• Aim of the exercise
In the text on NSL's GPU kernels below, translate the sentence "Changes to PTX take effect without recompiling C++." into Spanish.

══ Passage to read ══

No CUDA Toolkit Required
NSL loads CUDA at runtime via the driver API. If you have an NVIDIA GPU with drivers installed, GPU acceleration just works. No CUDA toolkit, no nvcc, no build system -- just tensor.matmul(a, b) and it routes to tensor cores automatically.
52 Hand-Tuned PTX Kernels
All kernels are stored as external .ptx files and loaded at runtime. Changes to PTX take effect without recompiling C++.
AI/ML Kernels (34 files)
Tensor Core SGEMM:
- TF32 128x128 with cp.async pipelining (15.1 TFLOPS peak)
- TF32 32x128 for small-M batch inference
- FP16 128x128 (27.0 TFLOPS peak)
- BF16 128x128 (same geometry as FP16, better dynamic range)
- Synchronous variants for small K dimensions
- Physics: Frustum culling, cloth simulation (Verlet + PBD), SPH fluid simulation
- Rendering: Depth pyramid (HiZ), SDF ray marching, BVH construction (Morton codes)
- Simulation: Particle system, spatial hashing, noise generation (value + Worley)
- Math: Bitonic sort, prefix scan, FFT (radix-2 Cooley-Tukey)

═══
══ Records supplied ══

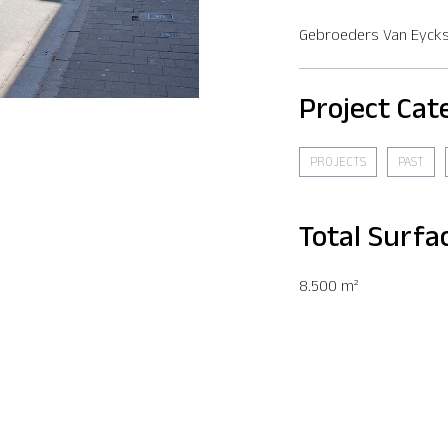
Gebroeders Van Eycks
Project Cat
PROJECTS
PAST
Total Surfa
8.500 m²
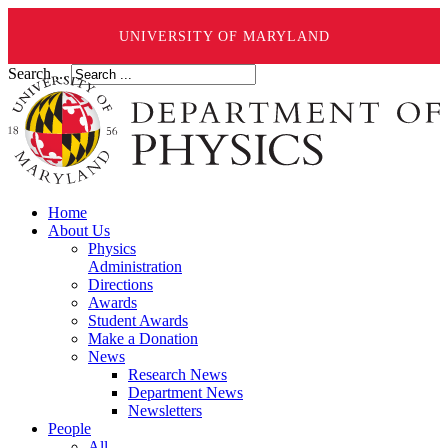
UNIVERSITY OF MARYLAND
Search ...
Home
About Us
Physics
Administration
Directions
Awards
Student Awards
Make a Donation
News
Research News
Department News
Newsletters
People
All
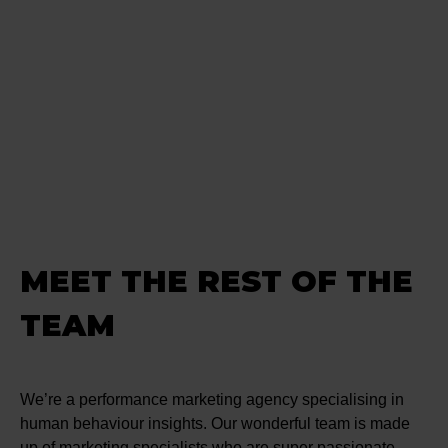
MEET THE REST OF THE
TEAM
We’re a performance marketing agency specialising in
human behaviour insights. Our wonderful team is made
up of marketing specialists who are super passionate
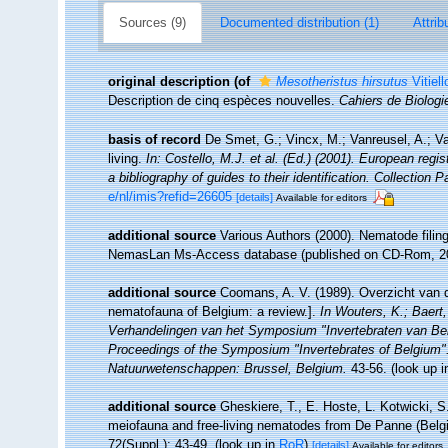
Sources (9)
Documented distribution (1)
Attrib
original description
(of
Mesotheristus hirsutus
Vitiell
Description de cinq espèces nouvelles.
Cahiers de Biologi
basis of record
De Smet, G.; Vincx, M.; Vanreusel, A.; V
living.
In: Costello, M.J. et al. (Ed.) (2001). European regi
a bibliography of guides to their identification. Collection 
e/nl/imis?refid=26605
[details]
Available for editors
additional source
Various Authors (2000). Nematode filing
NemasLan Ms-Access database (published on CD-Rom, 2
additional source
Coomans, A. V. (1989). Overzicht van d
nematofauna of Belgium: a review.].
In Wouters, K.; Baert,
Verhandelingen van het Symposium "Invertebraten van Be
Proceedings of the Symposium "Invertebrates of Belgium". 
Natuurwetenschappen: Brussel, Belgium.
43-56.
(look up 
additional source
Gheskiere, T., E. Hoste, L. Kotwicki, 
meiofauna and free-living nematodes from De Panne (Bel
72(Suppl.): 43-49.
(look up in
RoR
)
[details]
Available for editors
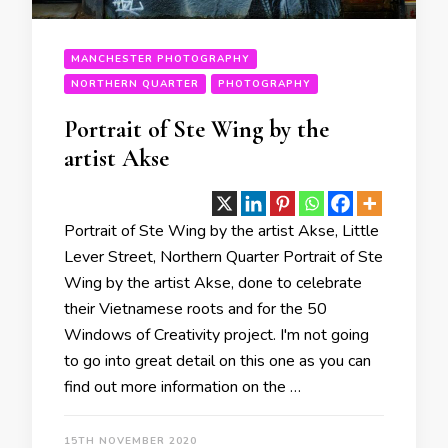
MANCHESTER PHOTOGRAPHY
NORTHERN QUARTER
PHOTOGRAPHY
Portrait of Ste Wing by the
artist Akse
Portrait of Ste Wing by the artist Akse, Little
Lever Street, Northern Quarter Portrait of Ste
Wing by the artist Akse, done to celebrate
their Vietnamese roots and for the 50
Windows of Creativity project. I'm not going
to go into great detail on this one as you can
find out more information on the …
15TH NOVEMBER 2020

═══

• Answer to this exercise
Los cambios en PTX surten efecto sin recompilar C++.